Brandy Espinola is the Resilience and Sustainability Program Manager for the Environmental Finance Center at the University of Maryland.
Aging infrastructure, terrorist attacks, and climate change, oh my! As utility operators, these are just a few of the uncertainties that need to be managed in order to prevent massive water service disruptions. And let’s be honest, it isn’t a matter of if but rather when uncertainty will exploit your system’s weaknesses. So, it is important that water utilities routinely examine the vulnerability of their systems, take steps to avoid what can be prevented, and be prepared to respond to potential failures.
In Safe & Sure, Exploring a New Approach to Resilient Systems, the Environmental Finance Center Network shared a general framework for resilience planning that could help water systems operators map out the connections between threats, systems failures, service impacts, and eventually larger social, economic, and environmental consequences. In this blog post, we take a deeper look at the importance of conducting a vulnerability assessment as part of the resilience planning process, and we explore the Environmental Protection Agency’s free Vulnerability Self-Assessment Tool.
A vulnerability assessment is the process of reviewing assets within a system to determine the degree to which those individual assets may be physically or functionally impacted by a threat, such as a climate hazard. When conducting a vulnerability assessment, you want to identify, quantify, and prioritize the vulnerabilities so that you can develop a plan for action. The vulnerability for each asset is calculated based on your understanding of its exposure, sensitivity, and adaptive capacity.
For the purpose of climate change resilience planning, the exposure of an asset can be determined by where an asset is located in relation to a climate change threat, such as storm surge or sea-level rise. The sensitivity of an asset is determined by the existing condition of an asset and how it will respond to potential impacts, such as a hurricane or tornado. And that adaptive capacity is the ability for an asset or system to adapt to or compensate for an impact without causing disruption.

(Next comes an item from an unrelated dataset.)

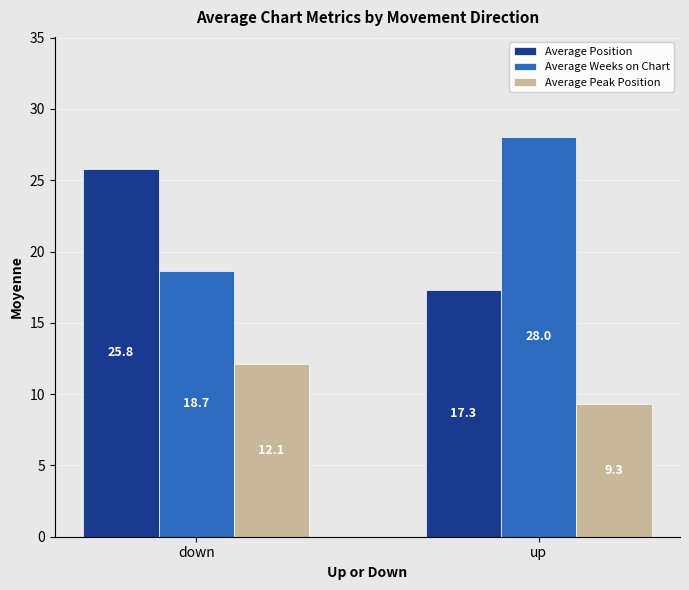

What is the minimum value shown in the chart?

9.3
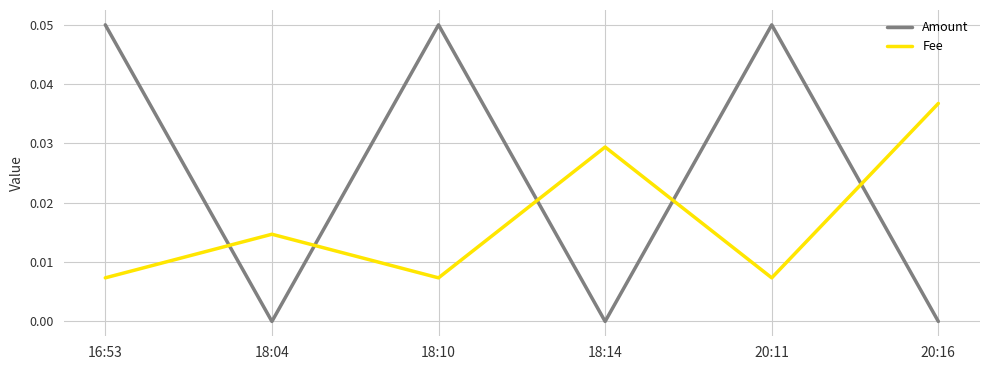

At which label does Fee reach its peak?

20:16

While the vulnerability assessment process will range in complexity based on the design and operation of the water system itself, at a minimum you will want to include specific portions of the system in your assessment including: pipes and constructed conveyances; physical barriers; water collection; pretreatment; treatment; storage and distribution facilities; electronic, computer or other automated systems which are utilized by the public water system; the use, storage, or handling of various chemicals; and the operation and maintenance of such system. For more information on identifying assets, check out Critical Assets – What are they and where are they?

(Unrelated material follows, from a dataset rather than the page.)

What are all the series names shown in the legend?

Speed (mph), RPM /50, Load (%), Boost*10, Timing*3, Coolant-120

Whether you manage a utility that is big or small, conducting a vulnerability assessment and understanding your system’s vulnerability is a key first step in resilience planning, which makes sense because you can’t possibly prepare for what you don’t see coming. Conducting a vulnerability assessment provides you the opportunity to identify the existence of critical holes and weaknesses in your system that have the potential to cause failures, it allows you to understand what assets need to be addressed in order to protect your system, and it can help inform investment decision making. Ultimately, vulnerability assessments provide utilities the information necessary to strategically invest in ongoing maintenance rather than deal with the much larger cost associated with a catastrophic failure. And who doesn’t like saving money?
If your utility has not completed a vulnerability assessment and you are looking for a good place to start, you should check out VSAT. VSAT is a free and easy to use web-tool developed by the EPA to help water utilities conduct vulnerability assessments. This tool offers a streamlined risk assessment process where users can analyze the risk of one threat to one asset at a time and then evaluate costs and benefits of potential countermeasures. The VSAT program will produce a detailed report that identifies the highest risks to mission-critical operations and recommends cost-effective measure to reduce those risks.
Have you conducted a vulnerability assessment? What tools did you use during the process and what lessons learned can you share with us?